Liderazgo y autismo
Valga, en primer lugar, la acotación de un hecho por demás insólito y que raramente puede encontrarse al leer biografías de grandes políticos, que las de los pequeños, por vanidosos e insignificantes, es preferible ignorarlos: da a conocer sin tapujos opiniones devastadoras que ninguna conveniencia de cálculo político recomendaría sacar del baúl más íntimo de las propias reservas. Al repasar sus opiniones sobre los más distinguidos políticos de la segunda mitad del Siglo XX venezolano: Lusinchi, Caldera, Leoni, Eduardo Fernández, Herrera Campins, muchas de las cuales injustas y devastadoras, sólo cabe concluir que en su catálogo de personalidades valiosas brillaba la ausencia. Para qué hablar de personajillos del submundo político nacional, en el que la coincidencia de juicios es manifiesta, como Escobar Salom – cobarde hasta la vergüenza ajena, oportunista, logrero e hipócrita -, José Vicente Rangel – pérfido, malvado y malagradecido – o Rafael Poleo – inmoral, inescrupuloso, corrupto y avieso-, y la de partidos, de entre los cuales el más acerbamente descalificado es el suyo propio. Sólo la conciencia plena de que ya se encontraba al final de camino y de que nada perdía diciendo la verdad, su verdad, explican un balance tan categórico y descorazonador. Declarar que Jaime Lusinchi “es un pobre diablo” y Herrera Campins “un ser raro”, por culpa de quienes se perdió la República podría causar asombro e incluso ser matemáticamente cierto, pero a él no podían causarle ningún daño. Ya era un despojo.

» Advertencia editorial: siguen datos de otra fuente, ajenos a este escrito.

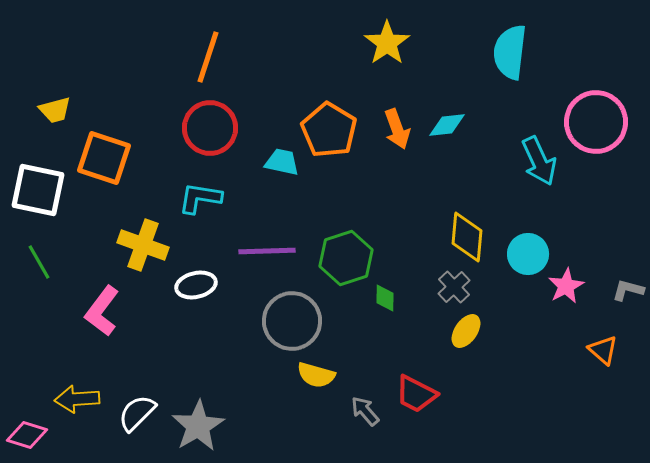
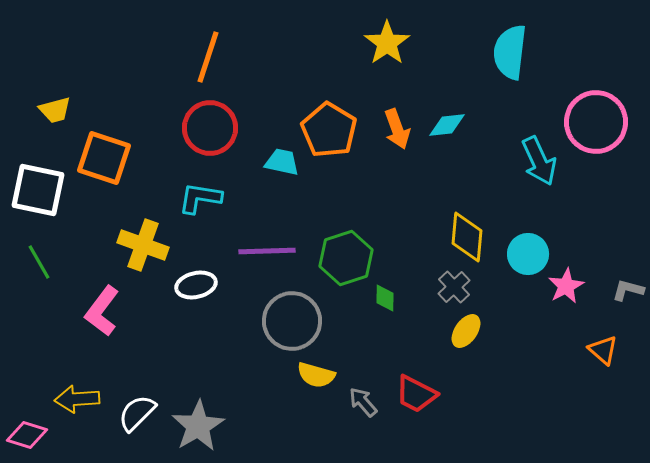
gray arrow: moved 2 px left, 9 px up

De mucha mayor importancia que esos juicios implacables es la confesión de los errores cometidos, que dejan ver uno de los más graves defectos de un político venezolano de todos los tiempos: el autismo. Así ese autismo se exprese bajo la forma de la reserva irreductible: tanto es el secreto de que un político, no sólo venezolano, reviste su mundo íntimo, sus anhelos y temores, que difícilmente se llega a saber qué piensa, en qué piensa, qué pretende y a qué aspira. Todo político de nación, como hubiera dicho Manuel Caballero, es terra incognita. Un misterio para los demás y, a veces, hasta para sí mismo.

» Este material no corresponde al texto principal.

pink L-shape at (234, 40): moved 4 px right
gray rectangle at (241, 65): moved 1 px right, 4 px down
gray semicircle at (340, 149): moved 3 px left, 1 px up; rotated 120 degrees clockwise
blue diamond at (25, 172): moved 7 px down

En el caso de Pérez, así lo rebata en sus confesiones, esa incapacidad de aceptar consejos y escuchar asesorías terminaría por llevarlo al abismo. Una extraña forma de soberbia absolutamente auto destructiva. Lo cuenta y no se le cree: como cuando un amigo – si es que los políticos tienen amigos – le ruega que no nombre Fiscal General de la República a Escobar Salom “porque te enjuiciará” y otros le recomiendan no modificar la Corte Suprema de Justicia “porque te sentenciarán”. A pesar de lo cual se sale con la suya: nombra a Escobar Salom, presentado en bandeja de plata por Gonzalo Barrios, e impone la reestructuración de la Corte Suprema, desoyendo la sensatez de sus más cercanos constitucionalistas.

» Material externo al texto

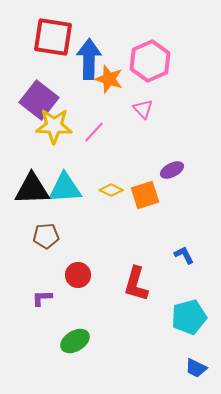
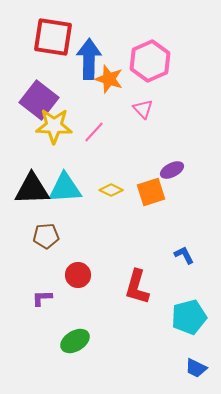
orange square: moved 6 px right, 3 px up
red L-shape: moved 1 px right, 3 px down
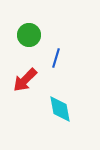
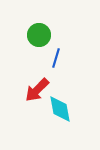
green circle: moved 10 px right
red arrow: moved 12 px right, 10 px down
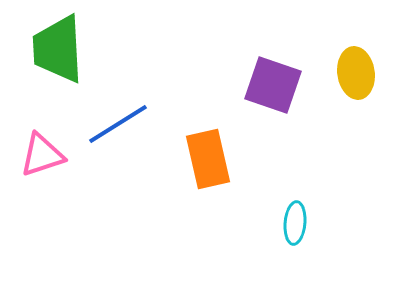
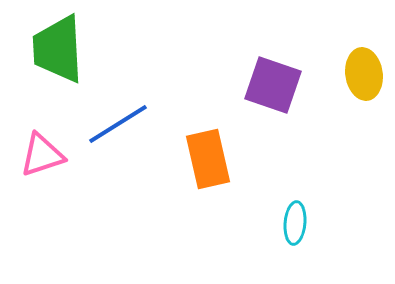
yellow ellipse: moved 8 px right, 1 px down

Patéticas sus confesiones sobre los gigantescos errores cometidos en el terreno militar, su incapacidad para comprender la inmensa gravedad del canallesco y avieso discurso de Rafael Caldera en el hemiciclo el 4 de febrero, la confianza depositada en quienes estuvieron a cargo de controlar el golpe de Estado, entre los cuales el hijo de un hombre al que admiraba desde su juventud, Fernando Ochoa, que enfrentó al golpista que nos ha traído a estos abismos con la blandenguería y pusilanimidad de un jugador de golf, acompañado, para mayor INRI, de un canalla golpista y conspirador como el general Santeliz, la debilidad con que enfrentó los hechos posteriores que requerían de una mano de hierro y no de un abrumado conciliador rodeados de implacables y cínicos enemigos.
Poco antes de que fuera sentenciado, tuve la oportunidad de asistir a una cena íntima en casa de una de sus mejores colaboradoras, con ocasión de la despedida de la embajadora de Bolivia, la ex presidente Lidia Gueiler. Todos los presentes, entre ellos su ministro de defensa y su ministro de justicia, osaron anticiparle el juicio condenatorio. Miró al vacío, como si hubiera perdido súbitamente la visión, y expresó con cierta indignación: “Ustedes se equivocan. Confíen en las instituciones”.
Esa noche lo vi en la plenitud de su autismo. Como bien dice el refranero, Dios ciega a los que quiere perder.